It’s Good to Be Here

Written by Nathan Tanner Stout

A clean, white nametag with my name and the Orlando REP’s logo waits on a stack of neatly folded T-shirts, bound together with some plastic ribbon. There are other packs of shirts and tags on the table too; those are for the other five of the incoming master’s class. As newly minted members of the MFA Theatre for Young Audiences (TYA) program at the University of Central Florida, we’ve spent the week learning names, shaking hands, and reading syllabi. This morning, though, is our official introduction to the Orlando Family Stage. Each member of the team has something unique to share. And it takes a whole team of designers, teaching artists, and staff to continue the Orlando REP’s work of bringing shows and educational programs to the community. And when you walk around the shops backstage adorned with the relics of shows past, the absolutely gorgeous set being built for Tuck Everlasting, or the LED-lit Florida Blue Lobby, it’s hard not to get excited about that work.

If I’m sounding starstruck and you think I may just be exercising my poetic license, I invite you to take a look for yourself, especially if your last experience at the Orlando Family Stage was before the whole lobby got a makeover. It’s impressive. What’s more impressive to the six of us hoping to hone our craft is that a theatre dedicated to “The Finest in Family Theatre” can really thrive while providing moments that matter for everyone involved. Sage Tokach, fellow MFA candidate writes “I am thrilled to begin working with the REP because it is rare to find a group of artistic minds so devoted to the enrichment of children’s lives…. In many places, theatre for young audiences is a secondary focus, restricted to the smallest budget and performance spaces. That’s not the case here. TYA rules the Orlando REP!” Cory Cotter, also an MFA candidate, echoes Sage’s excitement, writing that “It’s a privilege to be learning and working at a cultural hub for arts and theatre that not only seeks to preserve its long history and purpose but also seeks to improve and sustain the community through arts for future generations.”

As for me, UCF seemed to be the only clear choice to help me turn my undergrad experience into a career. I graduated from Brigham Young University in April 2016 with a BA in Theatre Arts Studies without a clue as to where to go next. For the record, the education I received there was entirely transformative and inspiring, even mind-blowing! Shakespeare’s name certainly came up (whose work I love), but alongside artists whose names I was hearing for the first time: Stanislavski, Meyerhold, Boal, Grotowski, Zimmerman. Those names aren’t as important as what they taught me. I fell in love with theatre’s ability to form deep connections with others, deep awareness of our ourselves, and deep change in the world. Still, I left my program feeling unsure of what to funnel this new-found passion into. It wasn’t until a friend reached out to me and suggested that I take a look at the MFA program at UCF that the path ahead took shape.
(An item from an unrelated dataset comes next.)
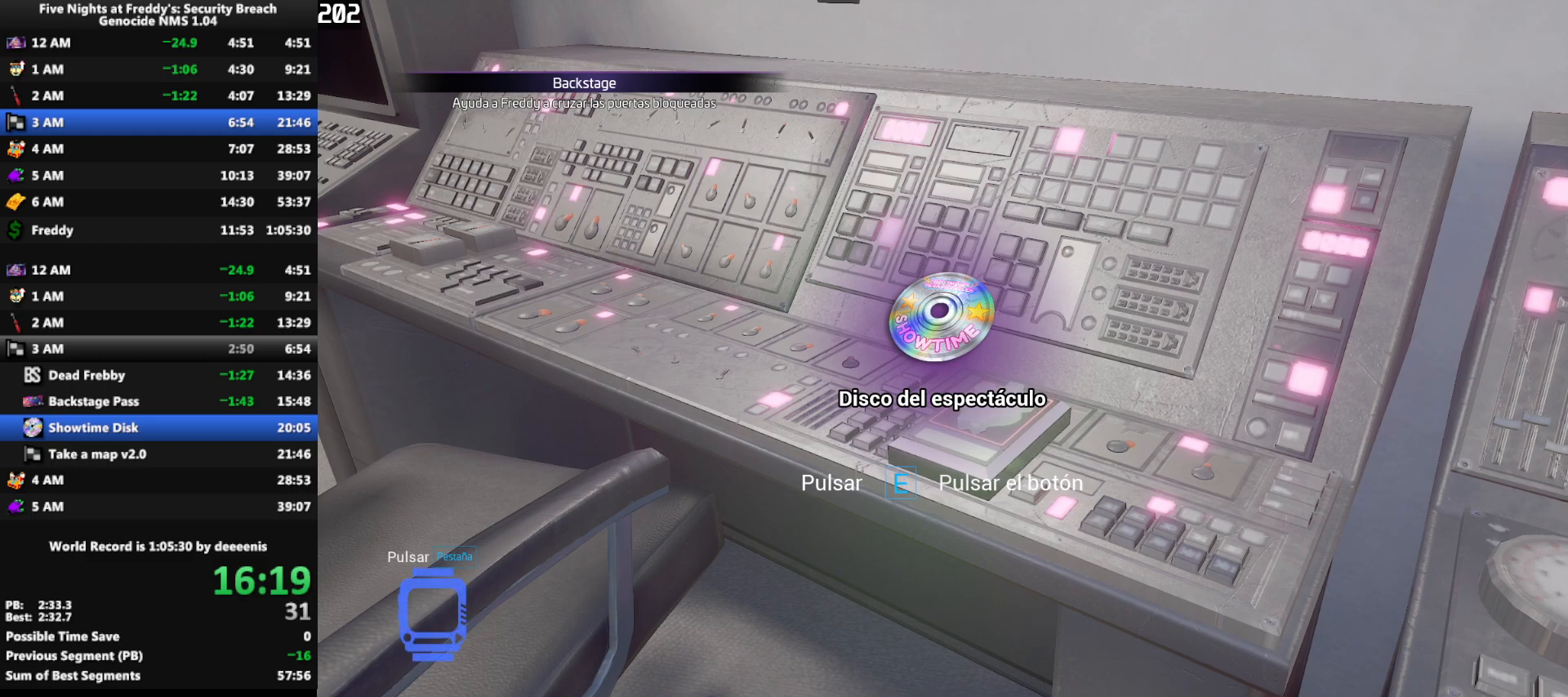
{"keys": [], "mouse": [], "events": [[17, "e", "down"], [67, "e", "up"], [117, "e", "down"], [167, "e", "up"], [250, "e", "down"], [300, "e", "up"], [350, "e", "down"], [400, "e", "up"], [450, "e", "down"], [483, "e", "up"]]}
If I reached backwards, how many youth, when given a spark, would find within themselves the same passion that I had discovered? And, if not that, how many of their lives would improve learning lessons that I did from the theatre about empathy, presence, and community?

UCF is one of a select few that offer an MFA in Theatre for Young Audiences, and the only one who has a partnership with a professional TYA theatre. I’m finding those outlets for my passion in this program. We are partnering with local organizations as teaching artists to take these lessons to the youth they service. We practice teaching, we read work for children, we use performance as research in learning new things, we create theatre. And, in an era where college grads bemoan a lack of the work experiences required for entry-level jobs, the opportunities we receive through our partnership with the Orlando Family Stage to actually teach students, familiarize oneself with the operations of a professional theatre, and lead educational programs such as the annual “Writes of Spring” writing competition cannot be understated.

The hope is that we become part of the future of changing the lives of youth and families through theatre as artistic directors, teaching artists, producers, educational directors, or in some other way that hasn’t even been conceived yet. Working with the Orlando Family Stage gives me the building blocks for a career in any of those positions. But the partnership equally helps the Orlando Family Stage fulfill its mission “to create experiences that enlighten, entertain, and enrich the lives of family and young audiences.” That is what I gathered as we got together Friday morning. This is a place where everyone’s work benefits everyone else, including the thousands of families we are fortunate enough to serve. In that spirit, I took that tag from my bag and pinned it to my chest. It’s good to be here.